# maybe the end



## bluemini (Dec 8, 2011)

So you may know about my loss of rabbits last year,over 12 purebred(most with pedigrees)rabbits which were lops and mini rex's ,and one had won 4 legs in show ..GC!.  Well the same dogs that killed them still run loose and animal control wont do anything really here  , so I will just hvae to dog proof !

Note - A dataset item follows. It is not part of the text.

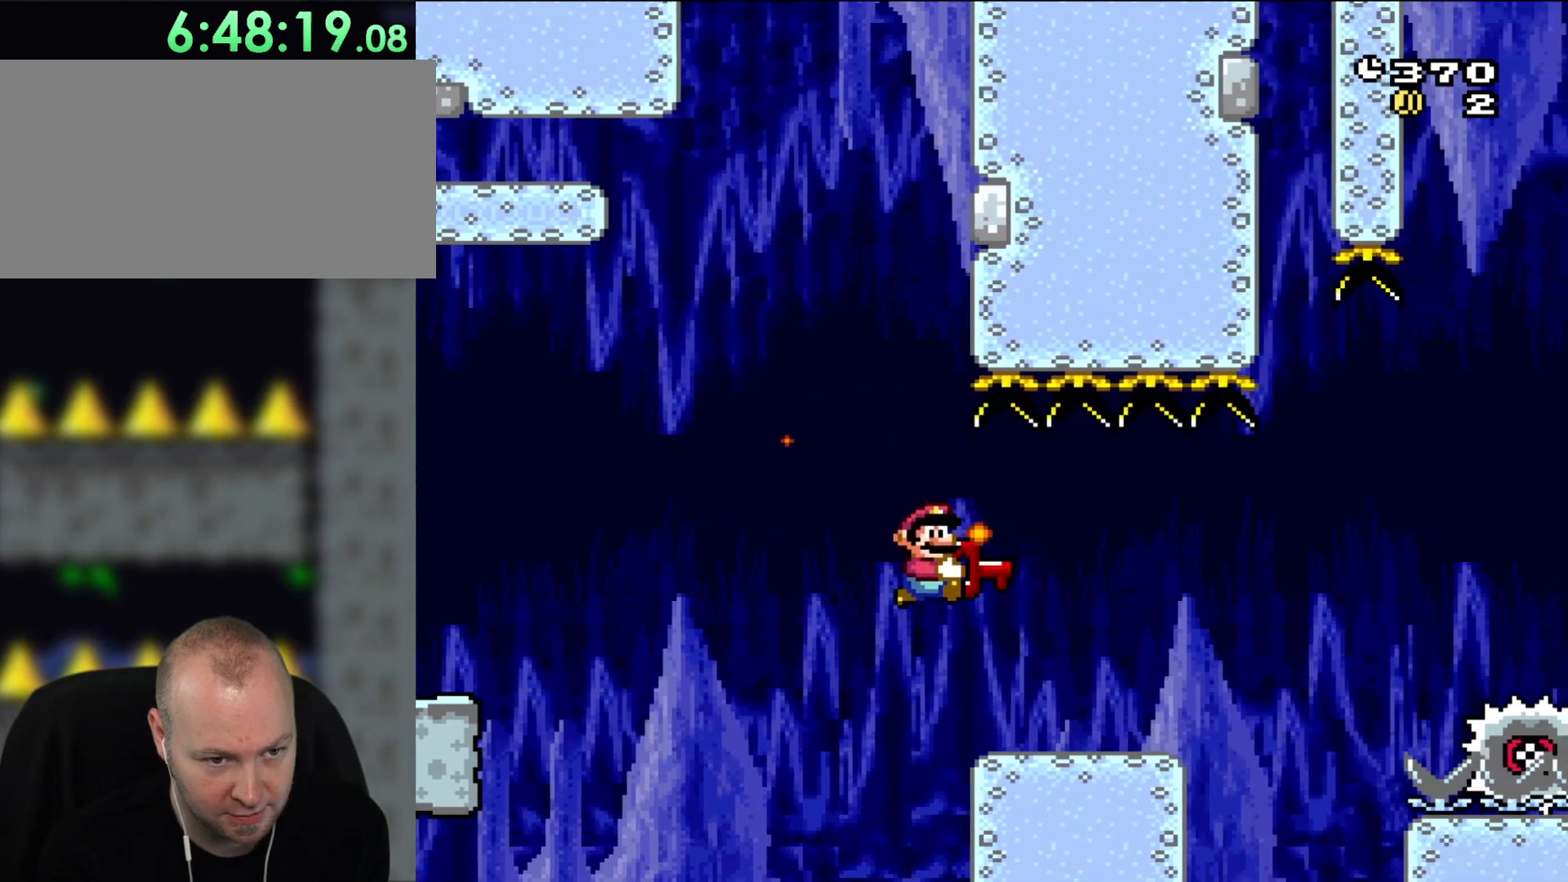
{"buttons": ["Y"], "events": [[200, "B", "up"], [200, "DPAD_UP", "down"], [233, "DPAD_LEFT", "down"], [233, "DPAD_RIGHT", "up"], [233, "DPAD_UP", "up"], [433, "DPAD_LEFT", "up"]]}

 I have 5 huge outdoor pens that the neigbor gave me ,he used for chickens . Well the dogs grabbed the last chicken I had through the wires this past summer !  So how can I fix the pens,I was thinking add some more wire on the sides and bottoms ? They are well constructed pens but dont have flooring(so they can eat grass etc.) .   


 Before my huge loss I had cages outside,and will NOT be doing that again !  They will be in the building this time,but last time it was being used for storage so couldnt at the time .


  And anyone have any cage plans that are mainly wood ?


----------



## goodhors (Dec 8, 2011)

How about a perimeter fence (chain link or small sqares), with dog proof gates, around your yard?  
Probably want at least 5ft tall, 6ft would be better.  Then set up the pens inside that fencing to 
contain the animals and birds.  Sometimes that is all that will work.  Craigslist might find some used
fence at a cheaper price.

Kind of a layering effect of protection.

If located in the country, you ARE allowed to shoot marauding dogs that chase or kill livestock.  I would keep that
removal part to myself, just make them disappear.  Locally called the Three S program.  Sorry about your 
local politics and no response.  Our local AC is quite responsive to calls.

..


----------



## flemish lops (Dec 8, 2011)

Sorry for your loss 

This may sound silly but you could try throwing a few chocolate bars out in the yard. Chocolate, I heard,  is toxic to dogs and might get rid of them.


----------



## bluemini (Dec 8, 2011)

flemish lops said:
			
		

> Sorry for your loss
> 
> This may sound silly but you could try throwing a few chocolate bars out in the yard. Chocolate, I heard,  is toxic to dogs and might get rid of them.


Well my pitbull ate a hershey bar when she was a pup and lived lol and thank you  .


----------



## bluemini (Dec 8, 2011)

goodhors said:
			
		

> How about a perimeter fence (chain link or small sqares), with dog proof gates, around your yard?
> Probably want at least 5ft tall, 6ft would be better.  Then set up the pens inside that fencing to
> contain the animals and birds.  Sometimes that is all that will work.  Craigslist might find some used
> fence at a cheaper price.
> ...


Well I have a fence but they jump it and find ways ,plus the back hillside/mountain isnt all the way fenced because it would take too much to fence it all  .  They are supposed to have the dogs on chains but they are still out runing around ,one dog almost bit me in the snow and theya re always attacking my outside dog  .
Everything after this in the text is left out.